Picking a language: Rust vs. alternatives
I worked a lot on the programming aspect of the project, and normally I pride myself on my code style, but our codebase barely worked. Looking back, it was a threading nightmare I was not equipped to handle. I wrote it in Python which I really disliked doing. If I’m assigning type annotation to variables in Python, I might as well use a language that will verify the code before running. Additionally we used Numpy as a hack to speed up array manipulation and ideally would work with actual arrays.
Nowadays I am a big fan of statically typed languages, but the tooling feels much more archaic. That is why I really like Rust. It is more modern and has great utilities for programming (package manager, built in unit testing, and linting) and I really like the emphasis on error handling. I felt a lot more confident that if my code compiled, it would function as expected. I can hardly think of any runtime errors I experienced while using Rust.
Meanwhile in C/C++ there’s all this friction associated with coding. I want to worry about programming and not setting up my Makefile. And most of the time, 90% of the errors occur during runtime which is a pretty big downside.
However, with all the niceties of Rust, there are some significant problems I discovered. I convinced my team for the NASA BIG Idea Challenge to use Rust and it became really apparent the disadvantage that put us in.

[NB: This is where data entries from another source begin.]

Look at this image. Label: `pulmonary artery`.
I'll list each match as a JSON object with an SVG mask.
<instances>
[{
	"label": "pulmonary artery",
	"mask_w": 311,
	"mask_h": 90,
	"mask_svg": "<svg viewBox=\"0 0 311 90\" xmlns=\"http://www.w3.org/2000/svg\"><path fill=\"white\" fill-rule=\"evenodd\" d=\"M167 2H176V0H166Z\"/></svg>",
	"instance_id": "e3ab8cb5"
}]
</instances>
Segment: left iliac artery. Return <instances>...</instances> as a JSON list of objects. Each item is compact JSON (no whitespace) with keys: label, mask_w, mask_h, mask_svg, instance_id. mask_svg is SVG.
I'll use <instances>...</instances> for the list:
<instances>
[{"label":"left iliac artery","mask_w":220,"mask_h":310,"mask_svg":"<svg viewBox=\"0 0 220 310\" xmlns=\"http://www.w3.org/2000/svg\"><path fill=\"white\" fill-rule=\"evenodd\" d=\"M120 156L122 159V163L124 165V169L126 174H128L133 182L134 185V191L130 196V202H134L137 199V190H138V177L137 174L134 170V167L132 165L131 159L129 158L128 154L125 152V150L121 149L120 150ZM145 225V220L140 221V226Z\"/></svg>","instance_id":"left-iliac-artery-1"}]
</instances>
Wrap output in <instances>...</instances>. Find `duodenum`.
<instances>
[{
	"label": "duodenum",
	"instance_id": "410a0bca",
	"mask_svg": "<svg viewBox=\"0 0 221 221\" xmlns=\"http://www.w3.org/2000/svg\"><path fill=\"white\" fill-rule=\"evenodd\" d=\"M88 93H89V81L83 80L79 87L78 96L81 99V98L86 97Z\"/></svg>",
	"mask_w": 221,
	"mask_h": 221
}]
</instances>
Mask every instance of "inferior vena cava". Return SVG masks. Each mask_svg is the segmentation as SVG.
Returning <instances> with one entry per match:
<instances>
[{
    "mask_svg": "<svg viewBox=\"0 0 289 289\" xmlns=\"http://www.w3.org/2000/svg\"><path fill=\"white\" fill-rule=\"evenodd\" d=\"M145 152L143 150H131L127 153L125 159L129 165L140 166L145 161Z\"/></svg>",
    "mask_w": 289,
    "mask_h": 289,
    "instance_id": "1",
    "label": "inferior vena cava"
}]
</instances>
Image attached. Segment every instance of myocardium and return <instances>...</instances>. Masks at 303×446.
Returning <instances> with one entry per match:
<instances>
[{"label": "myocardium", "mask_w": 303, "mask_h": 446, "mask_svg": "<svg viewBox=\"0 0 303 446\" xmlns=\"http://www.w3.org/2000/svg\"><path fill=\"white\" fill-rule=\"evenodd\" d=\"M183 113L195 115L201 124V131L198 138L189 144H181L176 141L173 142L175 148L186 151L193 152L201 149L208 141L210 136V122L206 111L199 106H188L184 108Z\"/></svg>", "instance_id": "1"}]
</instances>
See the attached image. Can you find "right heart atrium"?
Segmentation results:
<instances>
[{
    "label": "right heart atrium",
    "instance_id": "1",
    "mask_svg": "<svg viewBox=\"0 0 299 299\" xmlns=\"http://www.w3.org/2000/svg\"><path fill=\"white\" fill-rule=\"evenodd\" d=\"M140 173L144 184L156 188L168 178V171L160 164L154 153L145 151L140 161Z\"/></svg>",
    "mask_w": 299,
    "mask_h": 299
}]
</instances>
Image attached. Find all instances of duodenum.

When it comes to robotics, Rust has borderline no tooling, while there are probably thousands of packages for C++ and ROS. Even though the developer experience for Rust is much nicer, there is a massive learning curve for actually coding in the language. I read in another article that it took about 4-6 months before the person was coding productively. I am inclined to agree.
The rules of Rust are pretty esoteric compared to all other languages. That non-transferability in skill is something that concerns me as a student who is graduating college in a few years. I really enjoy coding in Rust, but C++ dominates industry and scientific applications.
As of today, Rust is useful in two scenarios.
- You are writing a standalone application with minimal dependencies
- You have an extreme need for thread safety
Rust is not useful if
- You need to prototype
I would prefer to re-write Resonant in Rust, but I think I could benefit from experience using C++, even if it means I will kick myself later for doing so. I really wish there was a good alternative to C++ that wasn’t so painful to work with. Carbon seems really promising, but if I’m using another esoteric language, I might as well just use Rust.
Audio localization methods
One of the major downsides of Resonant V1 was that it could only localize a single source in 2D space. Anything of greater complexity was outside of our reach at the time.
I had researched different sound localization methods and tangential topics, but this one paper by François Grondin and François Michaud summarizes the sound localization problem and its methods nicely (as well as providing a new method that is substantially better than existing ones). This is where I will be getting most of this information from.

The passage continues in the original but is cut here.